• **Materials provided**:

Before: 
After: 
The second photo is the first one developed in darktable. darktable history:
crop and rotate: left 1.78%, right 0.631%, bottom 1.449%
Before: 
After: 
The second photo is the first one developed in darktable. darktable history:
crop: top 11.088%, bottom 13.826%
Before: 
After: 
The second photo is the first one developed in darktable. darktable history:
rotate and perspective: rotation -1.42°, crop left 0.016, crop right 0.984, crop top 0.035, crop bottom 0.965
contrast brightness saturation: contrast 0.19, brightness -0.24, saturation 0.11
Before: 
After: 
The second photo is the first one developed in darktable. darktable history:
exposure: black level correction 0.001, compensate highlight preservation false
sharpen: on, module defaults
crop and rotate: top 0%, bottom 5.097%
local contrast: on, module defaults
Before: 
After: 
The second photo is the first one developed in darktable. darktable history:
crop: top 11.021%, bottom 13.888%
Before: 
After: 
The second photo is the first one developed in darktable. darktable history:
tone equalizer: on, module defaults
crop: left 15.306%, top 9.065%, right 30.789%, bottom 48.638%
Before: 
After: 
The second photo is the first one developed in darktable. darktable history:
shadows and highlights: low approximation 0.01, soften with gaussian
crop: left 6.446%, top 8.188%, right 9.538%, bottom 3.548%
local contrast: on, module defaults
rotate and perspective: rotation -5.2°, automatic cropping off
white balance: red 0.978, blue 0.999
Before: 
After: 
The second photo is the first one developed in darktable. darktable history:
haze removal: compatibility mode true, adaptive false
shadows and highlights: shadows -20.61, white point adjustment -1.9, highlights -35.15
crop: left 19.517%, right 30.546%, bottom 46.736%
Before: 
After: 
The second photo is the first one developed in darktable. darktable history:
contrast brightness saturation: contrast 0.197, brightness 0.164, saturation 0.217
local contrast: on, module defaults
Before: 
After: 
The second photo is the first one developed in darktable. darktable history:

• **Your instructions**:
Convert all the records above into a Markdown table with two columns, No. and Entry. Put each line in its own row, numbered in order, and leave out blank lines.

• **Written solution**:
| No. | Entry |
|---|---|
| 1 | Before:  |
| 2 | After:  |
| 3 | The second photo is the first one developed in darktable. darktable history: |
| 4 | crop and rotate: left 1.78%, right 0.631%, bottom 1.449% |
| 5 | Before:  |
| 6 | After:  |
| 7 | The second photo is the first one developed in darktable. darktable history: |
| 8 | crop: top 11.088%, bottom 13.826% |
| 9 | Before:  |
| 10 | After:  |
| 11 | The second photo is the first one developed in darktable. darktable history: |
| 12 | rotate and perspective: rotation -1.42°, crop left 0.016, crop right 0.984, crop top 0.035, crop bottom 0.965 |
| 13 | contrast brightness saturation: contrast 0.19, brightness -0.24, saturation 0.11 |
| 14 | Before:  |
| 15 | After:  |
| 16 | The second photo is the first one developed in darktable. darktable history: |
| 17 | exposure: black level correction 0.001, compensate highlight preservation false |
| 18 | sharpen: on, module defaults |
| 19 | crop and rotate: top 0%, bottom 5.097% |
| 20 | local contrast: on, module defaults |
| 21 | Before:  |
| 22 | After:  |
| 23 | The second photo is the first one developed in darktable. darktable history: |
| 24 | crop: top 11.021%, bottom 13.888% |
| 25 | Before:  |
| 26 | After:  |
| 27 | The second photo is the first one developed in darktable. darktable history: |
| 28 | tone equalizer: on, module defaults |
| 29 | crop: left 15.306%, top 9.065%, right 30.789%, bottom 48.638% |
| 30 | Before:  |
| 31 | After:  |
| 32 | The second photo is the first one developed in darktable. darktable history: |
| 33 | shadows and highlights: low approximation 0.01, soften with gaussian |
| 34 | crop: left 6.446%, top 8.188%, right 9.538%, bottom 3.548% |
| 35 | local contrast: on, module defaults |
| 36 | rotate and perspective: rotation -5.2°, automatic cropping off |
| 37 | white balance: red 0.978, blue 0.999 |
| 38 | Before:  |
| 39 | After:  |
| 40 | The second photo is the first one developed in darktable. darktable history: |
| 41 | haze removal: compatibility mode true, adaptive false |
| 42 | shadows and highlights: shadows -20.61, white point adjustment -1.9, highlights -35.15 |
| 43 | crop: left 19.517%, right 30.546%, bottom 46.736% |
| 44 | Before:  |
| 45 | After:  |
| 46 | The second photo is the first one developed in darktable. darktable history: |
| 47 | contrast brightness saturation: contrast 0.197, brightness 0.164, saturation 0.217 |
| 48 | local contrast: on, module defaults |
| 49 | Before:  |
| 50 | After:  |
| 51 | The second photo is the first one developed in darktable. darktable history: |